◆ **What you will do**:
Read the data and repeat all of it exactly.

◆ **Records supplied**:

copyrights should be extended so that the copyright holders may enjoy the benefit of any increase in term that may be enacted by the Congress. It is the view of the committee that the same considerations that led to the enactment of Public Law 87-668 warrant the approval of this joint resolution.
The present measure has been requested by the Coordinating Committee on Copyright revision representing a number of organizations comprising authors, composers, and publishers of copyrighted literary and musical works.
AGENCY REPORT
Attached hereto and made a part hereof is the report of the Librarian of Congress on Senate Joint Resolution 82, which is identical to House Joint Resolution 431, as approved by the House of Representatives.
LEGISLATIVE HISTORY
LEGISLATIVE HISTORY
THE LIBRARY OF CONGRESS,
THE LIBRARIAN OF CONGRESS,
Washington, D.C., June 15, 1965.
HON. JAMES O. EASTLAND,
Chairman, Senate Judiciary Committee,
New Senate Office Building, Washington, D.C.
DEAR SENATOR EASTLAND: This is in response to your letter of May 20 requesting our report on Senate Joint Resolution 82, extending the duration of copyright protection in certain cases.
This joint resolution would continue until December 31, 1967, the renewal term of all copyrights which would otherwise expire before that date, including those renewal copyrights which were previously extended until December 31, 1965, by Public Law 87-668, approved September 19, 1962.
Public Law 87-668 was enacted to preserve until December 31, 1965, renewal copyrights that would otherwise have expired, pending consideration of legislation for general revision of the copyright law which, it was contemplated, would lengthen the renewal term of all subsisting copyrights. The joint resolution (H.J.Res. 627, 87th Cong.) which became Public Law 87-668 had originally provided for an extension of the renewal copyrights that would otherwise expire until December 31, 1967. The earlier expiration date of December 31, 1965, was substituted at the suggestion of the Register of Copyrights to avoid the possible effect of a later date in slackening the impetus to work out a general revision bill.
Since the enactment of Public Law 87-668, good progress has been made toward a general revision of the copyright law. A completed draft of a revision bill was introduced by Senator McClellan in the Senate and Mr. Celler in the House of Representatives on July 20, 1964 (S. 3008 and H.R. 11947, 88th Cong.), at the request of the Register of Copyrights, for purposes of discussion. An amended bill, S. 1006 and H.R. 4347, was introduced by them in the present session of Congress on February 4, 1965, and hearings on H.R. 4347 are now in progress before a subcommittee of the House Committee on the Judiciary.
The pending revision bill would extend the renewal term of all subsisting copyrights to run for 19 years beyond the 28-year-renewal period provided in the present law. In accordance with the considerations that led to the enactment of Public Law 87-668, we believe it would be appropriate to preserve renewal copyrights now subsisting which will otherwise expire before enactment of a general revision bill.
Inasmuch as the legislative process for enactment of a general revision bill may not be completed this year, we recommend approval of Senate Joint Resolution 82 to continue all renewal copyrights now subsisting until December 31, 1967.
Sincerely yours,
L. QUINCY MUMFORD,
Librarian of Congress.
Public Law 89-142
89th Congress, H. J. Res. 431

◆ **Answer box**:
copyrights should be extended so that the copyright holders may enjoy the benefit of any increase in term that may be enacted by the Congress. It is the view of the committee that the same considerations that led to the enactment of Public Law 87-668 warrant the approval of this joint resolution.
The present measure has been requested by the Coordinating Committee on Copyright revision representing a number of organizations comprising authors, composers, and publishers of copyrighted literary and musical works.
AGENCY REPORT
Attached hereto and made a part hereof is the report of the Librarian of Congress on Senate Joint Resolution 82, which is identical to House Joint Resolution 431, as approved by the House of Representatives.
LEGISLATIVE HISTORY
LEGISLATIVE HISTORY
THE LIBRARY OF CONGRESS,
THE LIBRARIAN OF CONGRESS,
Washington, D.C., June 15, 1965.
HON. JAMES O. EASTLAND,
Chairman, Senate Judiciary Committee,
New Senate Office Building, Washington, D.C.
DEAR SENATOR EASTLAND: This is in response to your letter of May 20 requesting our report on Senate Joint Resolution 82, extending the duration of copyright protection in certain cases.
This joint resolution would continue until December 31, 1967, the renewal term of all copyrights which would otherwise expire before that date, including those renewal copyrights which were previously extended until December 31, 1965, by Public Law 87-668, approved September 19, 1962.
Public Law 87-668 was enacted to preserve until December 31, 1965, renewal copyrights that would otherwise have expired, pending consideration of legislation for general revision of the copyright law which, it was contemplated, would lengthen the renewal term of all subsisting copyrights. The joint resolution (H.J.Res. 627, 87th Cong.) which became Public Law 87-668 had originally provided for an extension of the renewal copyrights that would otherwise expire until December 31, 1967. The earlier expiration date of December 31, 1965, was substituted at the suggestion of the Register of Copyrights to avoid the possible effect of a later date in slackening the impetus to work out a general revision bill.
Since the enactment of Public Law 87-668, good progress has been made toward a general revision of the copyright law. A completed draft of a revision bill was introduced by Senator McClellan in the Senate and Mr. Celler in the House of Representatives on July 20, 1964 (S. 3008 and H.R. 11947, 88th Cong.), at the request of the Register of Copyrights, for purposes of discussion. An amended bill, S. 1006 and H.R. 4347, was introduced by them in the present session of Congress on February 4, 1965, and hearings on H.R. 4347 are now in progress before a subcommittee of the House Committee on the Judiciary.
The pending revision bill would extend the renewal term of all subsisting copyrights to run for 19 years beyond the 28-year-renewal period provided in the present law. In accordance with the considerations that led to the enactment of Public Law 87-668, we believe it would be appropriate to preserve renewal copyrights now subsisting which will otherwise expire before enactment of a general revision bill.
Inasmuch as the legislative process for enactment of a general revision bill may not be completed this year, we recommend approval of Senate Joint Resolution 82 to continue all renewal copyrights now subsisting until December 31, 1967.
Sincerely yours,
L. QUINCY MUMFORD,
Librarian of Congress.
Public Law 89-142
89th Congress, H. J. Res. 431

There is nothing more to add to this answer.